Macron would have suffered a major setback if the government lost, less than one year after his second term. Macron ran on a manifesto that included a central promise to raise the retirement age to maintain the country’s generous social assistance model.

On Wednesday night, Mr Macron stated that he would let the lower house vote on the text.

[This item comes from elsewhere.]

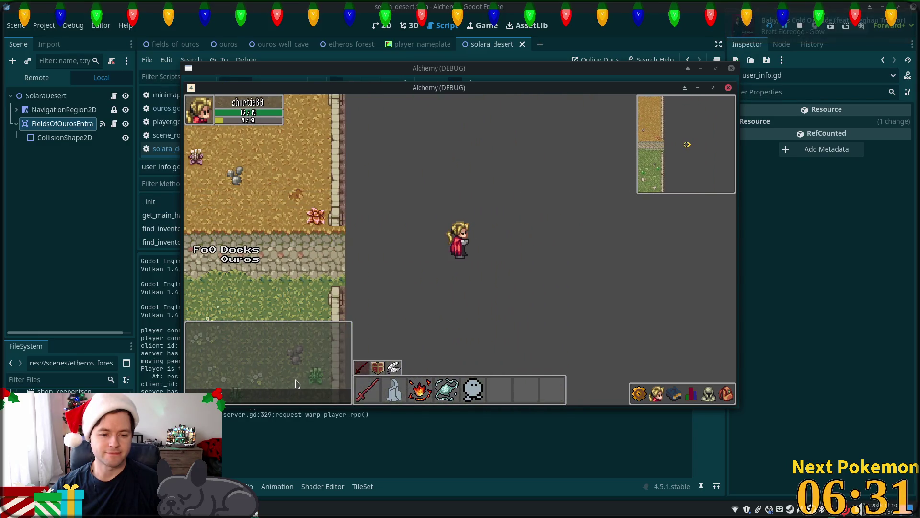
pyautogui.press('Left')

However, after the crisis talks on Thursday morning he changed his mind.

According to reports, he told ministers that although his presidency wasn’t on the line, he considered that the financial and economic risk were too great not to push for the reform without a vote.

He said that democracy would be protected as a confidence vote would occur.

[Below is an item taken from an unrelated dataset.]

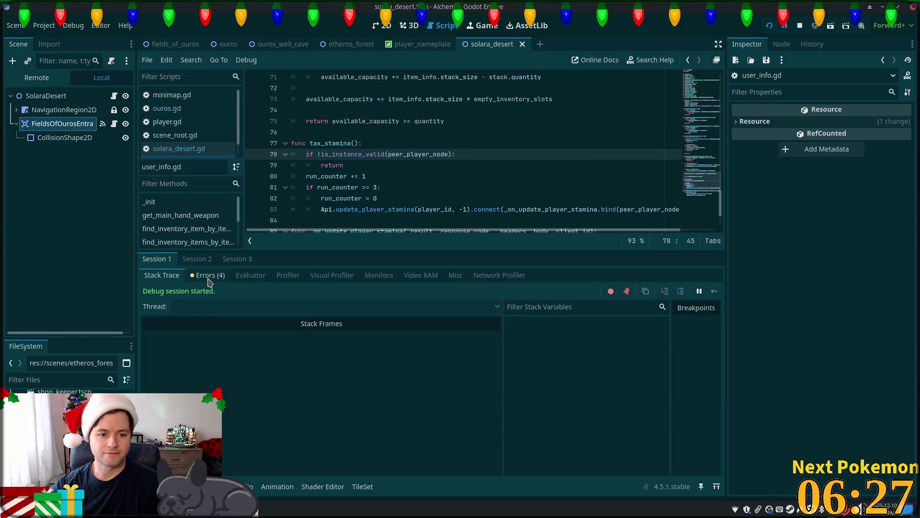
# Show the Session 2 error list in the debugger.
pyautogui.click(197, 259)
pyautogui.click(225, 276)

Ms Le Pen, however, blasted the decision and demanded Ms Borne’s resignation. She said that “this last-minute resort at 49.3 was an extraordinary sign of weakness” and added: “She must go.”

Mathilde Panot of the Leftist France Unbowed in parliament said that the move meant that there was no legitimacy for the bill and that it marked an alarming “authoritarian turning moment”.Aurelien Pradel, a Renegade Republican, suggested that the decision to bypass parliament was an indication of France’s “democratic collapse”.

Some MPs even voiced criticism of Mr Macron’s Renaissance group.

Eric Bothorel, MP, stated that “we should have put it up for a vote.” “We owe that to the opposition, and to those who showed their disapproval in a calm but dignified way. Democracy would have spoken, regardless of whether it was defeated or won.

“I can’t decide between anger and disappointment.”

According to opinion polls, around eight in ten people opposed this type of legislating, and a growing number are losing faith in French democracy. Antoine Bristielle is a Paris think tank that has consulted on public opinion.Although the Macron government has used 49.3 to pass the budget and other laws, constitutionalists argue that this is unusual to even consider putting a large-scale reform to a vote.

Unions warn that a return to a democratic loophole would encourage more radical protests following weeks of calm demonstrations and rolling strikes.

Olivier Faure, head of Socialist Party, said that such an action could cause “an uncontrollable rage”. Protesters outside Parliament could be heard shouting “general strike” during the announcement.

Jean-Pierre, a French state sovereign fund la Caisse des depots worker, stated: “It is totally illegitimate, but the Macron government is stuck in dogma and pushing forward instead of listening, exchanging or giving up.”

Laurent Berger (head of the CFDT), France’s largest union, stated that more demonstrations are planned.

Philippe Martinez, head of the hard-Left CGT union said that “[this] must lead to an equal response to the contempt shown the people.” Protests and strikes should be coordinated.”

Paris continues to suffer from the litter blight of 7,000 tonnes.

Laurent Nunez was the police chief in the capital. On Wednesday night, Anne Hidalgo was informed by the government that it would “requisition”, workers. This would mean that some workers would have to return to work under threat.

Ms. Hidalgo has called the protests “fair”, but her office has contracted private refuse companies for rubbish removal in certain areas, such as in front of schools or creches.

Workers from the CFE CGC trade union in south France claimed Wednesday that they cut electricity to the presidential island retreat in Mediterranean used by Macron for his summer vacations.